The Wyoming Department of Transportation is currently working on its master plan that would cover the department's vision for the next five years. But in the meantime, WYDOT has released its list of the projects it wants to tackle in 2020. Wyoming Public Radio's Catherine Wheeler spoke with WYDOT director Luke Reiner about how the State Transportation Improvement Plan shows how the department is struggling with a lack of funding.
Luke Reiner: Currently, the Department of Transportation is short in terms of funding. And it's short, what we reported to the legislature, is about $135 million short of maintaining assets in the current condition. So we went several years ago, based on really our shortfalls in funding, to where we'll call it a focus on asset preservation. And really, the theory there is that it's really important for us to try to care for the assets that we have. And so when you look at the bid letting and the bid letting schedule that it was released, really what jumps in my mind to the forefront, is the fact that most, almost all, of the projects that you see in there are projects that maintain our roads and work to keep them in good repair.

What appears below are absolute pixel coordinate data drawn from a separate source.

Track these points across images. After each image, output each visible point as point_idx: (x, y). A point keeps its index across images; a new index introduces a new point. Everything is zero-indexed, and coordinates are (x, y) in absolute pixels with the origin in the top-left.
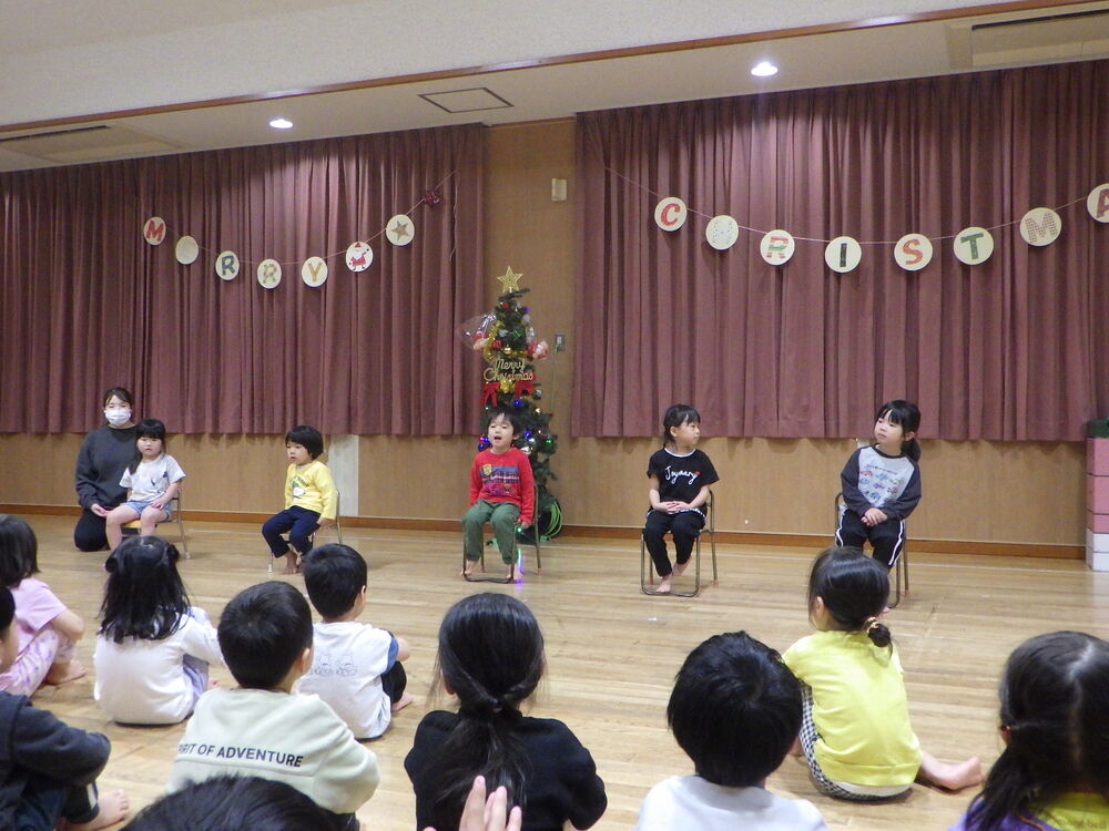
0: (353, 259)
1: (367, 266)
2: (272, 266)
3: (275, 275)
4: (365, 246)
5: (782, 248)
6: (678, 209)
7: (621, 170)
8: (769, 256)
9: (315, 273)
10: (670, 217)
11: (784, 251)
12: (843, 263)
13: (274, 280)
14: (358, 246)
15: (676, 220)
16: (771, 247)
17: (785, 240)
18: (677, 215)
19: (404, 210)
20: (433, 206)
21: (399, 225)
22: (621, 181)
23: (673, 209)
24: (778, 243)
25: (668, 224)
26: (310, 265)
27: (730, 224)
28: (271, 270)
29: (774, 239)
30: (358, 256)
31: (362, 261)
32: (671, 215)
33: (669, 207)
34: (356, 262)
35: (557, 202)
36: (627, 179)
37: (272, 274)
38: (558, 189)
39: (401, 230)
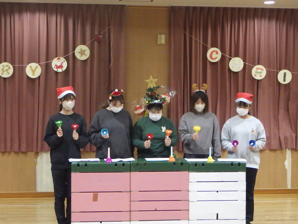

What you don't see is improvements to roads in terms of capacity or mobility. And that's just because we don't have the money, and we've chosen to focus on preserving what we do have. Now there are some a few projects that fit into the capacity level. And those are really predominantly on there because of safety issues. For example, there are some lights they're going into Riverton. The other one that might out to you is there's a five lane widening of Highway 59 in the area of Wright. And again, that's a safety issue with lots of mine traffic coming through there.
Catherine Wheeler: Funding for WYDOT keeps coming up in talks with the legislature. Have you all been talking with legislators about ways the department can get more long-term funding?
LR: The Joint Revenue Committee, and actually came up with the idea and passed out of committee, an increase of three cents to our state fuel tax. And so that would that would help in terms of making a dent in the unfunded list. So the the three cent increase in the fuel tax, that is certainly would raise about $20 million for this state, about $13 million of that comes to the Department of Transportation, the other seven, you know, by statute, and it's a good thing goes to cities, communities and county to help fund some of their transportation needs. And so all of those elements, you know, share the revenue that comes in from an increase in fuel tax.
So that's that's one issue that's been talked about, and that certainly originated from the Joint Revenue Committee and we think that that's a good idea and would be helpful. The Transportation Committee itself asked us to come up with what are some other concepts that we could use to generate revenue. We have not had that discussion yet with Joint Transportation, we will in the near future, and then we'll see what type of guidance they give us in terms of, you know, what should we think about developing. Extra funding would be very helpful in terms of making a dent in our unfunded requirements in terms of maintaining our assets. It will disappear, at this point, it will go to unfunded needs, which keeps us in an asset preservation mode. The decision of where to find money certainly is a legislative decision, and they are certainly working on it.
CW: I know Sen. Barrasso has been working at the federal to get more funding for states for their highway projects and maintaining their roads, and that a proposed bill passed out of his committee unanimously. And I'm wondering what you think about that bill and what the department's reaction is to those efforts.
LR: Our hats off to Sen. Barrasso and his co-chairman, for really taken the lead in a nice, bipartisan bill. The bill is good. It's far ranging. It certainly funds ground transportation systems in the United States for about the next five years. In fact, it's all transportation systems for the next five years. And it's more money than has been in those bills before. The effect on for us in the state of Wyoming would be about a two percent increase in the first year, and then about a one percent increase in the following years.
So in terms of real dollars, right now, we get about $285 million a year from the federal government. So if the FAST Act goes through, or the FAST Act redone goes through, than what you would see is, you know, low $300 millions per year, which would again, be a help for us. [It] would not change at this point our priority, we will still focus on preserving our assets. But certainly, that that money would go to good use here in the state of Wyoming.
CW: Luke Reiner is the director of the Wyoming Department of Transportation. Thanks, Luke, for taking the time to speak with me.
LR: Thank you, ma'am. Have a great rest of the day.